С удивлением и смущением оглядывал я знакомое поле моих ребяческих радостей. Маленький садик, увитая цветами беседка и влажный, лишенный солнца двор с его заросшей зеленым мхом брусчаткой — все это выглядело теперь как-то иначе, и даже цветы утратили отчасти неизбывное колдовство. Вовсе без всякого очарования, как-то даже скучно стояла в углу сада старая бочка с водой и со шлангами; раньше я, к большой досаде отца, по полдня лил воду, пристраивая под нее старые деревянные мельничные колеса, строил на дорожке плотину и прорывал каналы, устраивал в саду наводнения.

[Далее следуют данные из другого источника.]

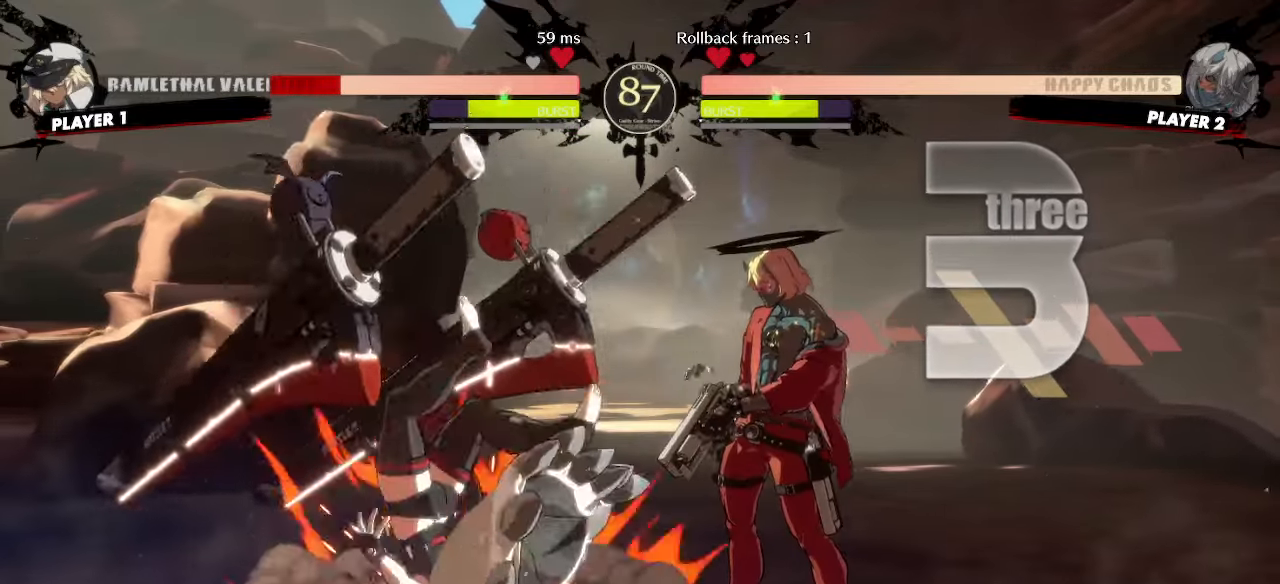
{"dt_ms": 1000, "buttons": ["DPAD_UP", "DPAD_LEFT"]}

Старая заброшенная бочка была моей любимой игрушкой, и когда я сейчас взглянул на нее, во мне что-то вздрогнуло, отдало эхом детства, но вызвало печаль в душе, а сама бочка уже не была ни родником, ни рекой, ни Ниагарой.

В задумчивости перелез я через забор, синий вьюнок мазнул меня по лицу, я оборвал его и сунул в рот. Наконец я принял решение совершить прогулку и посмотреть на город с высоты нашей горы. Прогулка тоже была сомнительной радостью, раньше мне никогда не могло бы прийти такое в голову. Мальчик не ходит на прогулки. Он отправляется в лес и становится там разбойником, рыцарем или индейцем, он идет к реке и сплавляет лес, либо рыбачит, или строит мельницу, бегает по лужайке и ловит бабочек или ящериц. Так что намерение совершить прогулку предстало в моих глазах достойным и немного скучным занятием взрослого человека, который не знает толком, чем заняться.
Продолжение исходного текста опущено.